**Fragmento del documento:**
______

Una intensa lucha social y política, con implicaciones de mediano y largo plazo para los actores sociales identificados en la consigna por el cambio social, cruza la actualidad de nuestro país. Su motivo más evidente es uno: la destitución del alcalde Petro y, también, aunque no parece, como consecuencia de la demanda de una nueva Constituyente, cierre o punto conclusivo de la actual negociación del conflicto armado en La Habana, así como, por el significado y las implicaciones de las elecciones, tanto a los cuerpos colegiados como a la presidencia de la República.

 

Tenemos acá tres elementos o sucesos políticos diferentes, pero unidos o cruzados por una misma circunstancia: la democracia liberal, y más allá de ella, la democracia económica, social, política, es decir, la democracia plena, anticapitalista, que requieren las mayorías para llegar a construir un país en justicia; un país donde los excluidos sean una realidad del pasado, los miserables un mal recuerdo y la privatización de lo público un hecho transitorio superado por la contundencia de la realidad, que en todo caso demostró que puede ser superada con una nueva construcción de lo público (Basura 0) o con la creación de lo común –como hoy reivindican movimientos sociales en Bolivia y Ecuador.

______

Un bloque de datos
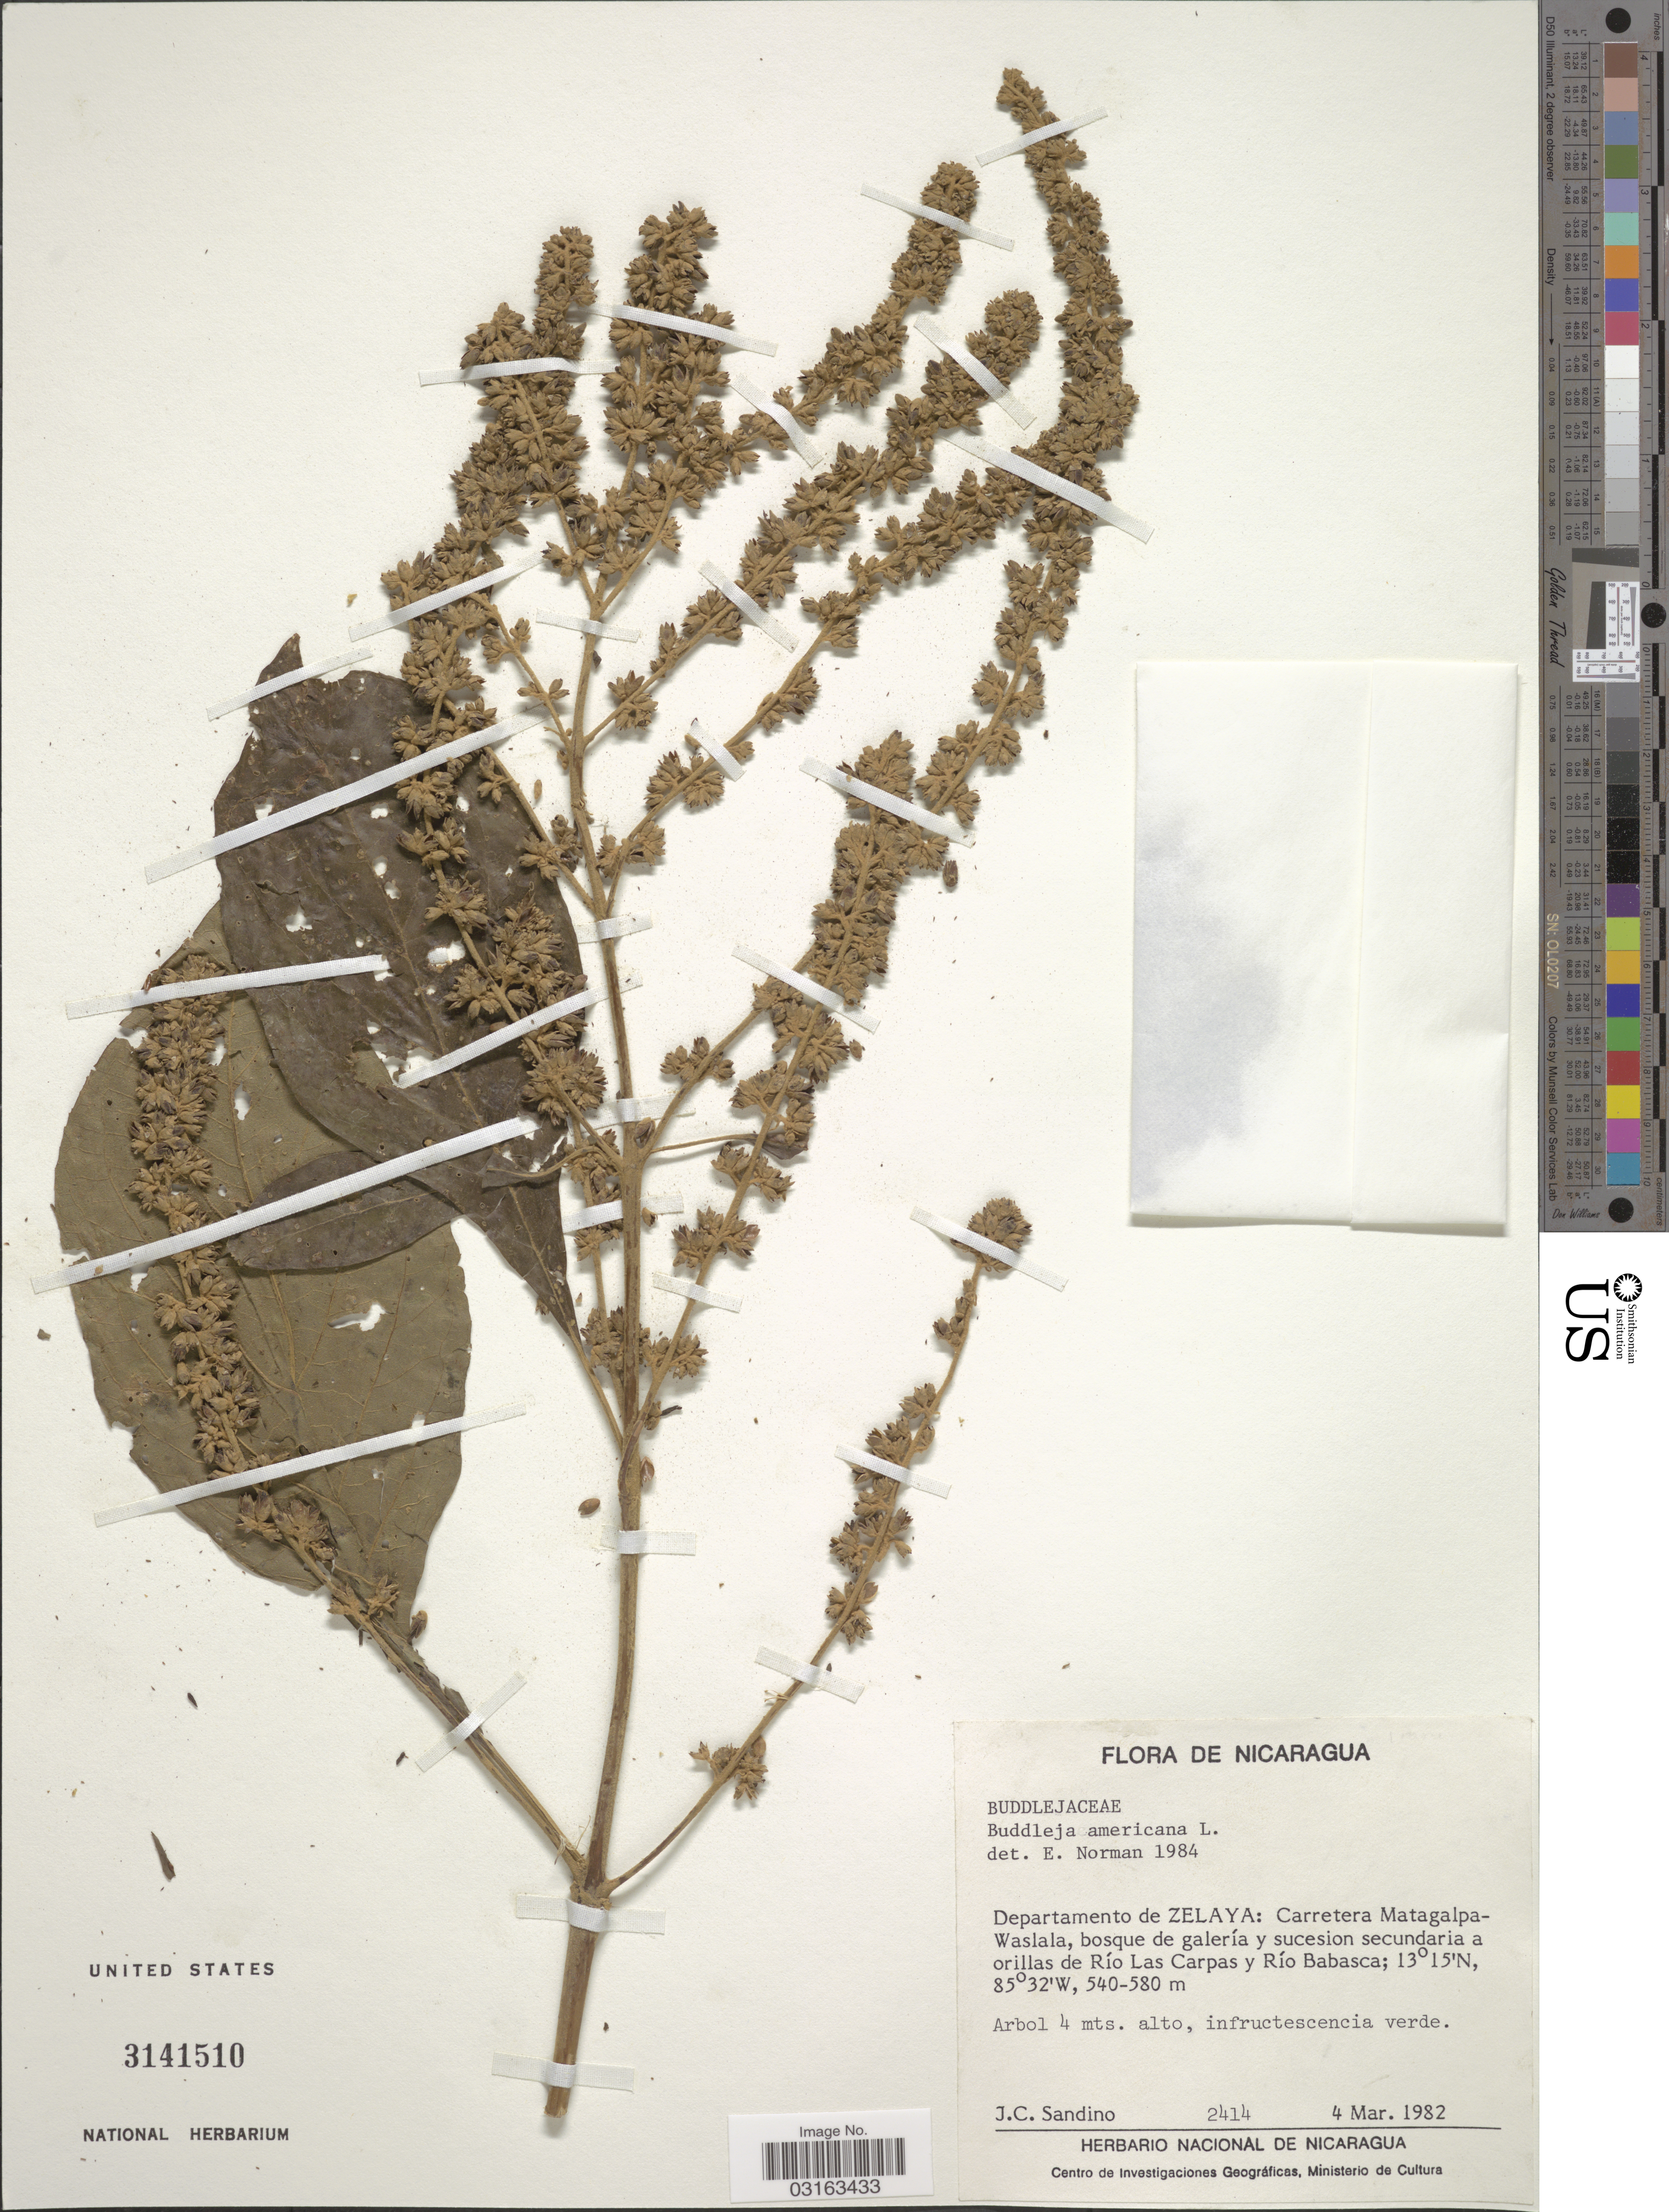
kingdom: Plantae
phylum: Tracheophyta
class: Magnoliopsida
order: Lamiales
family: Scrophulariaceae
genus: Buddleja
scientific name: Buddleja americana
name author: L.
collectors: J. Sandino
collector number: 2414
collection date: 1982-03-04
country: Nicaragua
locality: Departamento de Zelaya: Carretera Matagalpa-Waslala, bosque de galería y sucesion secunderia a orillas de Río Las Carpas y Río Babasca.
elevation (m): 540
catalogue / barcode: US 3141510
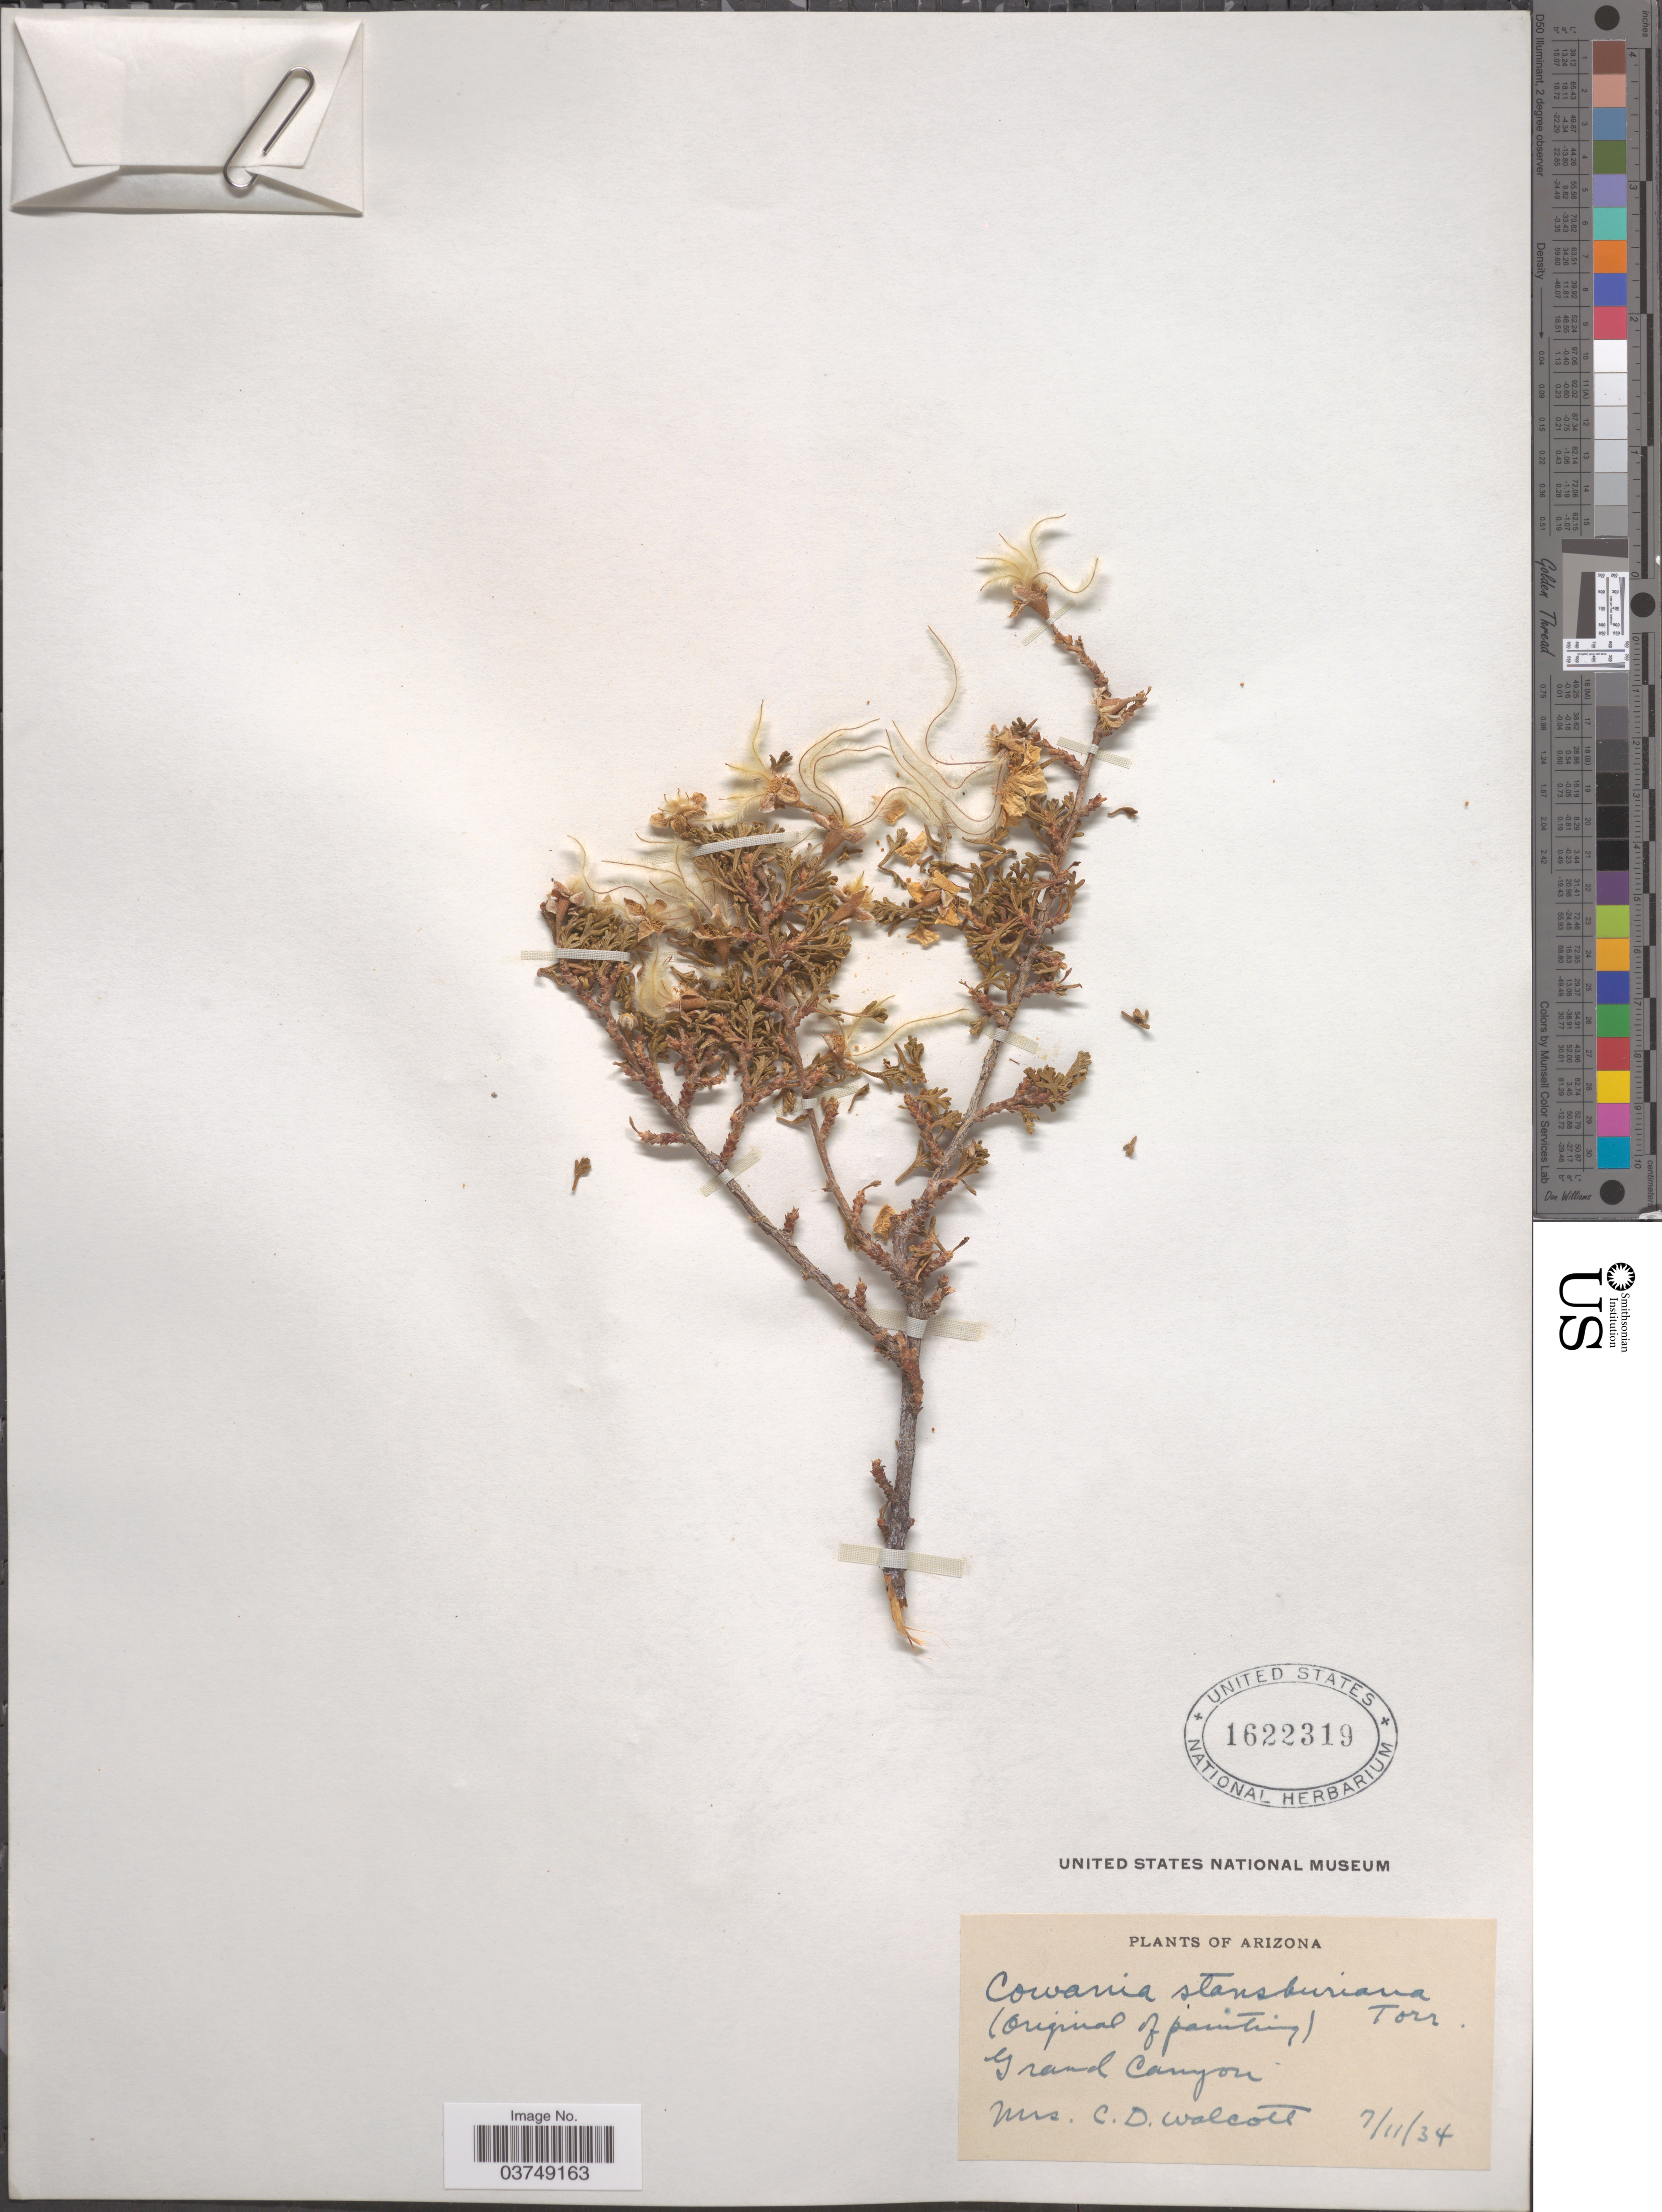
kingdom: Plantae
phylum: Tracheophyta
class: Magnoliopsida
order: Rosales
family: Rosaceae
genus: Purshia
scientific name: Purshia stansburyana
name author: (Torr.) Henrickson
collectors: C. Walcott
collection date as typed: Transcribed d/m/y: 11/7/34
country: United States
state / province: Arizona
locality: Grand Canyon.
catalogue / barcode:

______

**Trabajo requerido:** Enumera todos los lugares que el fragmento sobre la destitución del alcalde Petro nombra de forma explícita.

**Resultado final:** La Habana, Bolivia y Ecuador.